* **TASK GOAL**: Reproduce the text of every item below word for word, leaving out the pictures.

* **SUPPLIED MATERIAL**:

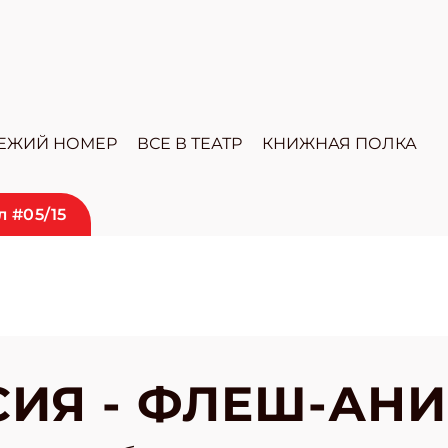
ЕЖИЙ НОМЕР
ВСЕ В ТЕАТР
КНИЖНАЯ ПОЛКА
 #05/15
ИЯ - ФЛЕШ-АН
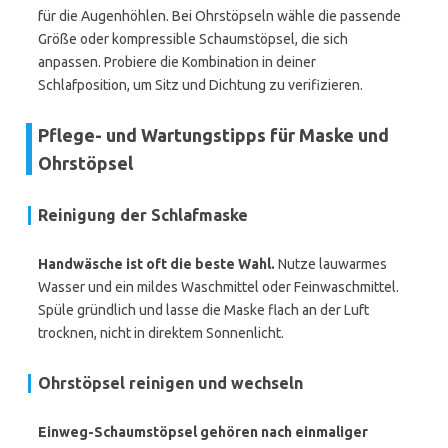
für die Augenhöhlen. Bei Ohrstöpseln wähle die passende
Größe oder kompressible Schaumstöpsel, die sich
anpassen. Probiere die Kombination in deiner
Schlafposition, um Sitz und Dichtung zu verifizieren.
Pflege- und Wartungstipps für Maske und
Ohrstöpsel
Reinigung der Schlafmaske
Handwäsche ist oft die beste Wahl.
Nutze lauwarmes
Wasser und ein mildes Waschmittel oder Feinwaschmittel.
Spüle gründlich und lasse die Maske flach an der Luft
trocknen, nicht in direktem Sonnenlicht.
Ohrstöpsel reinigen und wechseln
Einweg-Schaumstöpsel gehören nach einmaliger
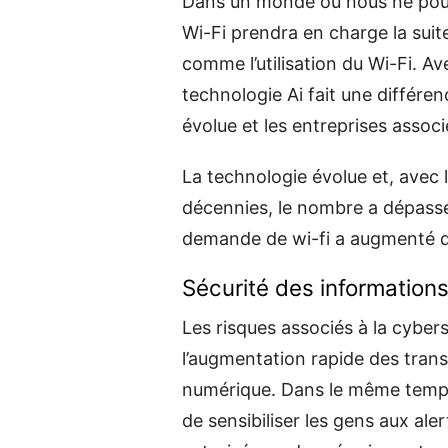
Dans un monde où nous ne pouv
Wi-Fi prendra en charge la suit
comme l’utilisation du Wi-Fi. Av
technologie Ai fait une différe
évolue et les entreprises associ
La technologie évolue et, avec 
décennies, le nombre a dépassé 
demande de wi-fi a augmenté d
Sécurité des information
Les risques associés à la cybe
l’augmentation rapide des transac
numérique. Dans le même temps,
de sensibiliser les gens aux ale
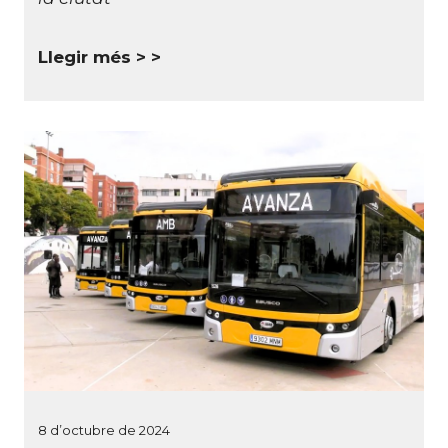
Llegir més >
8 d’octubre de 2024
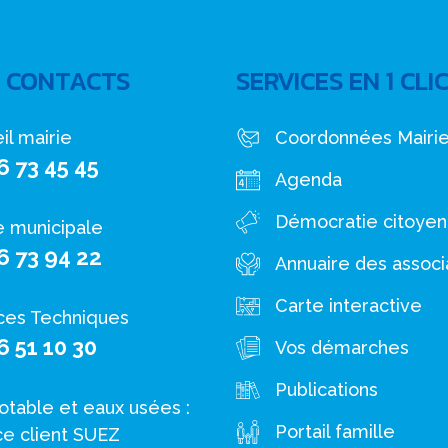
 CONTACTS
SERVICES EN 1 CLI
il mairie
Coordonnées Mairi
6 73 45 45
Agenda
Démocratie citoye
e municipale
6 73 94 22
Annuaire des associ
Carte interactive
ces Techniques
6 51 10 30
Vos démarches
Publications
otable et eaux usées :
Portail famille
ce client SUEZ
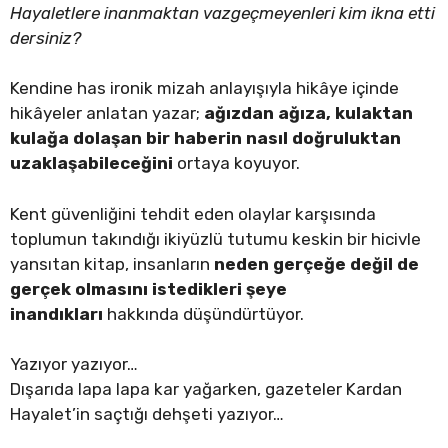
Hayaletlere inanmaktan vazgeçmeyenleri kim ikna etti
dersiniz?
Kendine has ironik mizah anlayışıyla hikâye içinde
hikâyeler anlatan yazar;
ağızdan ağıza, kulaktan
kulağa dolaşan bir haberin nasıl doğruluktan
uzaklaşabileceğini
ortaya koyuyor.
Kent güvenliğini tehdit eden olaylar karşısında
toplumun takındığı ikiyüzlü tutumu keskin bir hicivle
yansıtan kitap, insanların
neden gerçeğe değil de
gerçek olmasını istedikleri şeye
inandıkları
hakkında düşündürtüyor.
Yazıyor yazıyor…
Dışarıda lapa lapa kar yağarken, gazeteler Kardan
Hayalet’in saçtığı dehşeti yazıyor…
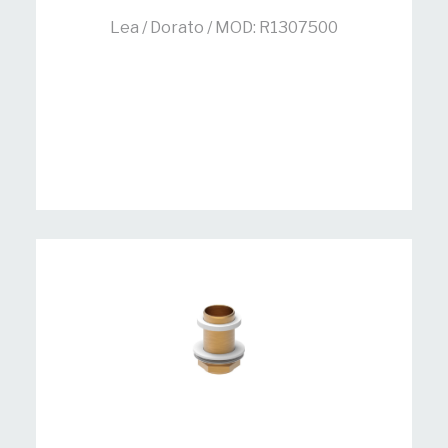
Lea / Dorato / MOD: R1307500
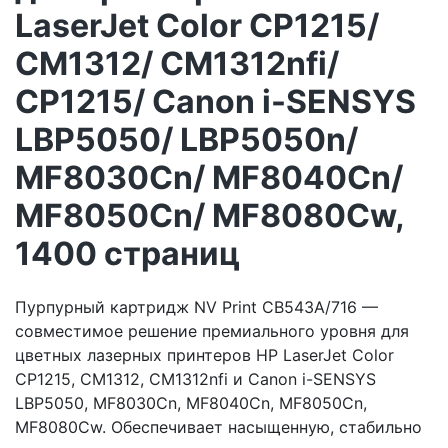
LaserJet Color CP1215/
CM1312/ CM1312nfi/
CP1215/ Canon i-SENSYS
LBP5050/ LBP5050n/
MF8030Cn/ MF8040Cn/
MF8050Cn/ MF8080Cw,
1400 страниц
Пурпурный картридж NV Print CB543A/716 —
совместимое решение премиального уровня для
цветных лазерных принтеров HP LaserJet Color
CP1215, CM1312, CM1312nfi и Canon i-SENSYS
LBP5050, MF8030Cn, MF8040Cn, MF8050Cn,
MF8080Cw. Обеспечивает насыщенную, стабильно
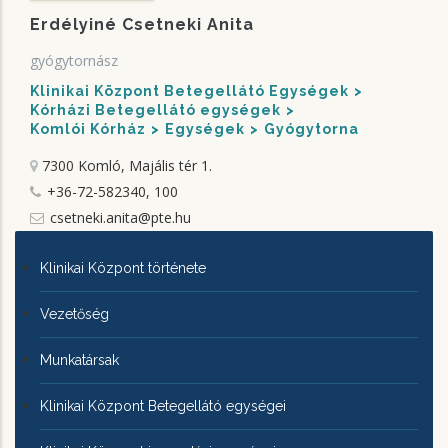
Erdélyiné Csetneki Anita
gyógytornász
Klinikai Központ Betegellátó Egységek
Kórházi Betegellátó egységek
Komlói Kórház
Egységek
Gyógytorna
7300 Komló, Majális tér 1.
+36-72-582340, 100
csetneki.anita@pte.hu
KLINIKAI
Klinikai Központ története
KÖZPONTRÓL
Vezetőség
Munkatársak
Klinikai Központ Betegellátó egységei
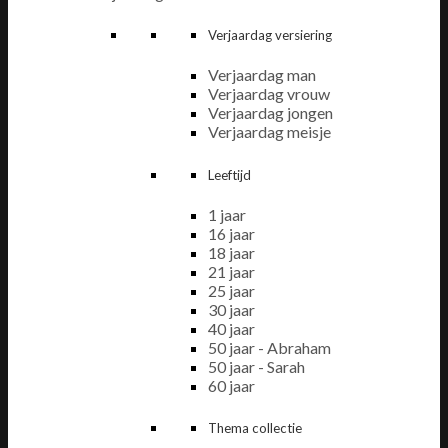
Verjaardag versiering
Verjaardag man
Verjaardag vrouw
Verjaardag jongen
Verjaardag meisje
Leeftijd
1 jaar
16 jaar
18 jaar
21 jaar
25 jaar
30 jaar
40 jaar
50 jaar - Abraham
50 jaar - Sarah
60 jaar
Thema collectie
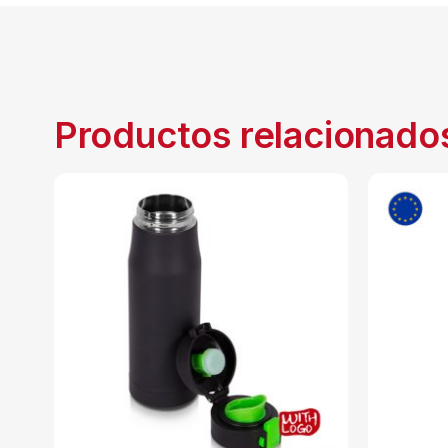
Productos relacionado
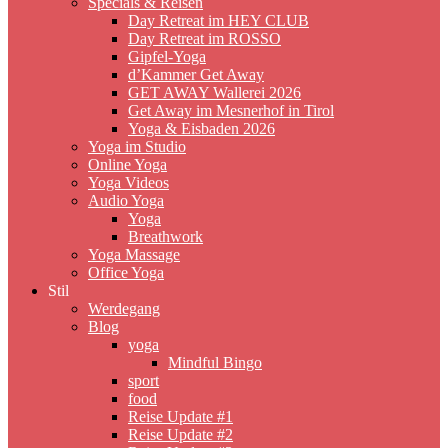
Specials & Reisen
Day Retreat im HEY CLUB
Day Retreat im ROSSO
Gipfel-Yoga
d’Kammer Get Away
GET AWAY Wallerei 2026
Get Away im Mesnerhof in Tirol
Yoga & Eisbaden 2026
Yoga im Studio
Online Yoga
Yoga Videos
Audio Yoga
Yoga
Breathwork
Yoga Massage
Office Yoga
Stil
Werdegang
Blog
yoga
Mindful Bingo
sport
food
Reise Update #1
Reise Update #2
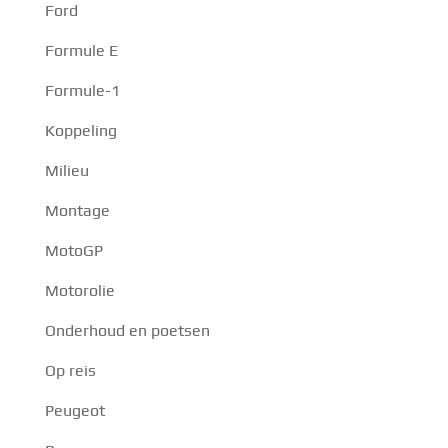
Ford
Formule E
Formule-1
Koppeling
Milieu
Montage
MotoGP
Motorolie
Onderhoud en poetsen
Op reis
Peugeot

* **SOLUTION FOR THIS EXERCISE**:
ЕЖИЙ НОМЕР
ВСЕ В ТЕАТР
КНИЖНАЯ ПОЛКА
 #05/15
ИЯ - ФЛЕШ-АН
für die Augenhöhlen. Bei Ohrstöpseln wähle die passende
Größe oder kompressible Schaumstöpsel, die sich
anpassen. Probiere die Kombination in deiner
Schlafposition, um Sitz und Dichtung zu verifizieren.
Pflege- und Wartungstipps für Maske und
Ohrstöpsel
Reinigung der Schlafmaske
Handwäsche ist oft die beste Wahl.
Nutze lauwarmes
Wasser und ein mildes Waschmittel oder Feinwaschmittel.
Spüle gründlich und lasse die Maske flach an der Luft
trocknen, nicht in direktem Sonnenlicht.
Ohrstöpsel reinigen und wechseln
Einweg-Schaumstöpsel gehören nach einmaliger
Dans un monde où nous ne pouv
Wi-Fi prendra en charge la suit
comme l’utilisation du Wi-Fi. Av
technologie Ai fait une différe
évolue et les entreprises associ
La technologie évolue et, avec 
décennies, le nombre a dépassé 
demande de wi-fi a augmenté d
Sécurité des information
Les risques associés à la cybe
l’augmentation rapide des transac
numérique. Dans le même temps,
de sensibiliser les gens aux ale
Llegir més >
8 d’octubre de 2024
 CONTACTS
SERVICES EN 1 CLI
il mairie
Coordonnées Mairi
6 73 45 45
Agenda
Démocratie citoye
e municipale
6 73 94 22
Annuaire des associ
Carte interactive
ces Techniques
6 51 10 30
Vos démarches
Publications
otable et eaux usées :
Portail famille
ce client SUEZ
Hayaletlere inanmaktan vazgeçmeyenleri kim ikna etti
dersiniz?
Kendine has ironik mizah anlayışıyla hikâye içinde
hikâyeler anlatan yazar;
ağızdan ağıza, kulaktan
kulağa dolaşan bir haberin nasıl doğruluktan
uzaklaşabileceğini
ortaya koyuyor.
Kent güvenliğini tehdit eden olaylar karşısında
toplumun takındığı ikiyüzlü tutumu keskin bir hicivle
yansıtan kitap, insanların
neden gerçeğe değil de
gerçek olmasını istedikleri şeye
inandıkları
hakkında düşündürtüyor.
Yazıyor yazıyor…
Dışarıda lapa lapa kar yağarken, gazeteler Kardan
Hayalet’in saçtığı dehşeti yazıyor…
Lea / Dorato / MOD: R1307500
LaserJet Color CP1215/
CM1312/ CM1312nfi/
CP1215/ Canon i-SENSYS
LBP5050/ LBP5050n/
MF8030Cn/ MF8040Cn/
MF8050Cn/ MF8080Cw,
1400 страниц
Пурпурный картридж NV Print CB543A/716 —
совместимое решение премиального уровня для
цветных лазерных принтеров HP LaserJet Color
CP1215, CM1312, CM1312nfi и Canon i-SENSYS
LBP5050, MF8030Cn, MF8040Cn, MF8050Cn,
MF8080Cw. Обеспечивает насыщенную, стабильно
Erdélyiné Csetneki Anita
gyógytornász
Klinikai Központ Betegellátó Egységek
Kórházi Betegellátó egységek
Komlói Kórház
Egységek
Gyógytorna
7300 Komló, Majális tér 1.
+36-72-582340, 100
csetneki.anita@pte.hu
KLINIKAI
Klinikai Központ története
KÖZPONTRÓL
Vezetőség
Munkatársak
Klinikai Központ Betegellátó egységei
Verjaardag versiering
Verjaardag man
Verjaardag vrouw
Verjaardag jongen
Verjaardag meisje
Leeftijd
1 jaar
16 jaar
18 jaar
21 jaar
25 jaar
30 jaar
40 jaar
50 jaar - Abraham
50 jaar - Sarah
60 jaar
Thema collectie
Productos relacionado
Specials & Reisen
Day Retreat im HEY CLUB
Day Retreat im ROSSO
Gipfel-Yoga
d’Kammer Get Away
GET AWAY Wallerei 2026
Get Away im Mesnerhof in Tirol
Yoga & Eisbaden 2026
Yoga im Studio
Online Yoga
Yoga Videos
Audio Yoga
Yoga
Breathwork
Yoga Massage
Office Yoga
Stil
Werdegang
Blog
yoga
Mindful Bingo
sport
food
Reise Update #1
Reise Update #2
Ford
Formule E
Formule-1
Koppeling
Milieu
Montage
MotoGP
Motorolie
Onderhoud en poetsen
Op reis
Peugeot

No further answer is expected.